*** Provided data ***

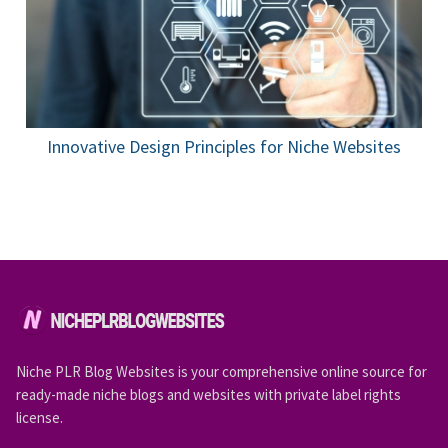
Innovative Design Principles for Niche Websites
Niche PLR Blog Websites is your comprehensive online source for
ready-made niche blogs and websites with private label rights
license.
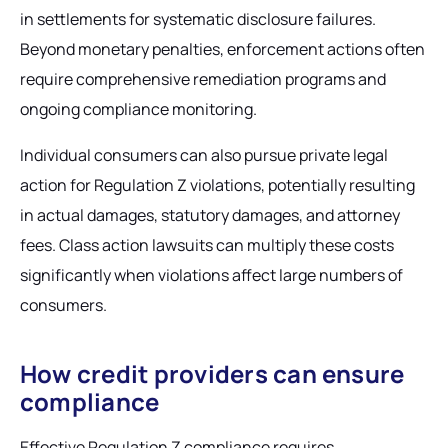
in settlements for systematic disclosure failures.
Beyond monetary penalties, enforcement actions often
require comprehensive remediation programs and
ongoing compliance monitoring.
Individual consumers can also pursue private legal
action for Regulation Z violations, potentially resulting
in actual damages, statutory damages, and attorney
fees. Class action lawsuits can multiply these costs
significantly when violations affect large numbers of
consumers.
How credit providers can ensure
compliance
Effective Regulation Z compliance requires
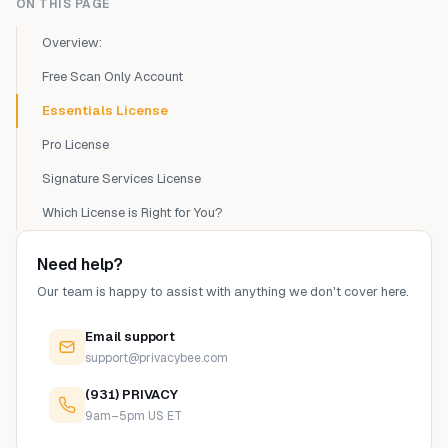
ON THIS PAGE
Overview:
Free Scan Only Account
Essentials License
Pro License
Signature Services License
Which License is Right for You?
Need help?
Our team is happy to assist with anything we don't cover here.
Email support
support@privacybee.com
(931) PRIVACY
9am–5pm US ET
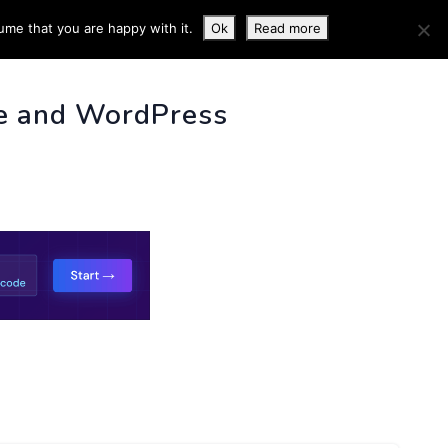
ume that you are happy with it.
Ok
Read more
 INFO
e and WordPress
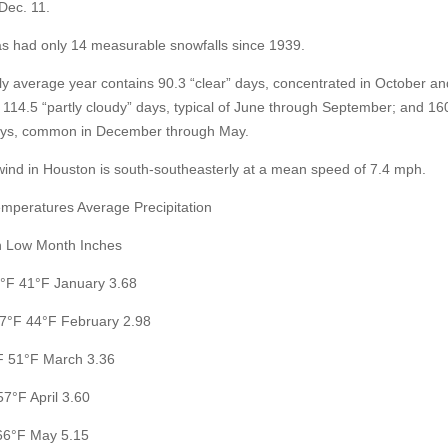
Dec. 11.
s had only 14 measurable snowfalls since 1939.
ally average year contains 90.3 “clear” days, concentrated in October an
114.5 “partly cloudy” days, typical of June through September; and 16
ays, common in December through May.
wind in Houston is south-southeasterly at a mean speed of 7.4 mph.
mperatures Average Precipitation
h Low Month Inches
°F 41°F January 3.68
7°F 44°F February 2.98
F 51°F March 3.36
57°F April 3.60
66°F May 5.15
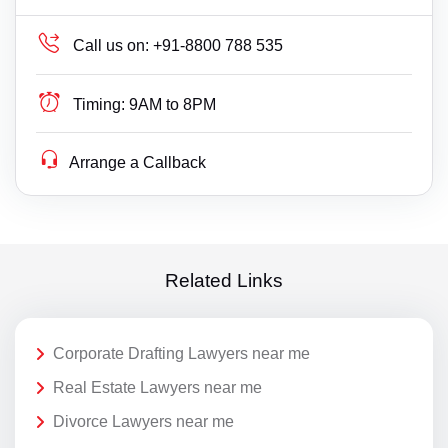
Call us on:
+91-8800 788 535
Timing:
9AM to 8PM
Arrange a Callback
Related Links
Corporate Drafting Lawyers near me
Real Estate Lawyers near me
Divorce Lawyers near me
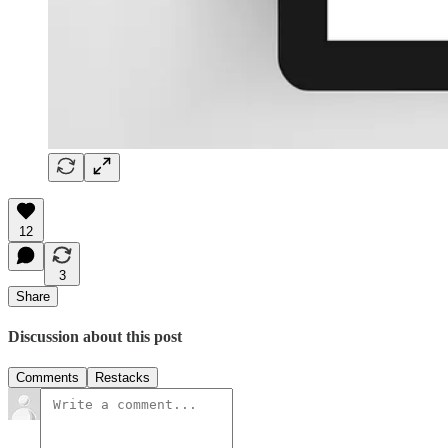
12
3
Share
Discussion about this post
Comments
Restacks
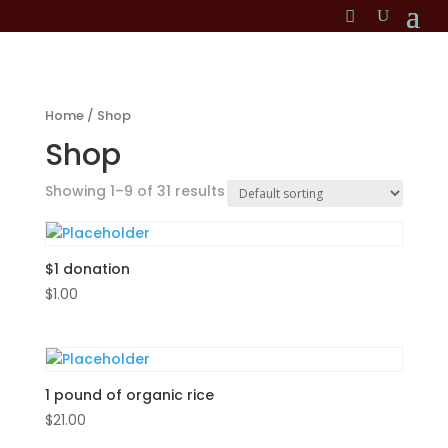
Home
/ Shop
Shop
Showing 1–9 of 31 results
$1 donation
$
1.00
1 pound of organic rice
$
21.00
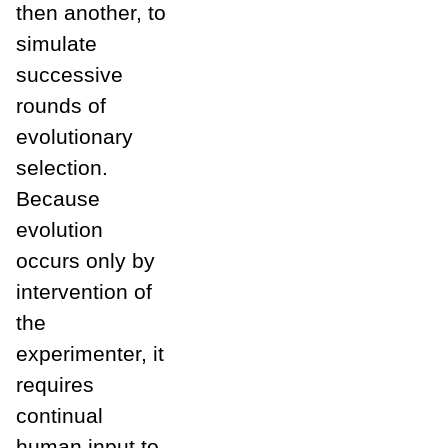
then another, to
simulate
successive
rounds of
evolutionary
selection.
Because
evolution
occurs only by
intervention of
the
experimenter, it
requires
continual
human input to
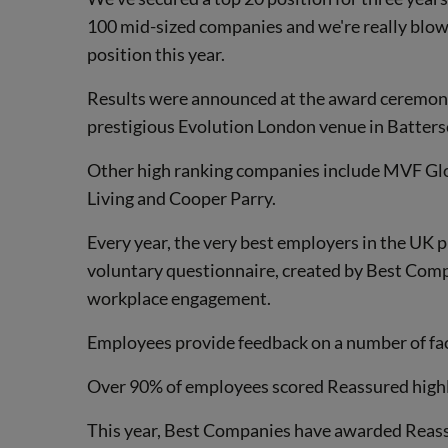
100 mid-sized companies and we're really blow
position this year.
Results were announced at the award ceremony 
prestigious Evolution London venue in Batters
Other high ranking companies include MVF Glo
Living and Cooper Parry.
Every year, the very best employers in the UK pr
voluntary questionnaire, created by Best Com
workplace engagement.
Employees provide feedback on a number of fa
Over 90% of employees scored Reassured highly
This year, Best Companies have awarded Reassu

***

Show every line of the material above that contains the word "days".

ally average year contains 90.3 “clear” days, concentrated in October an
114.5 “partly cloudy” days, typical of June through September; and 16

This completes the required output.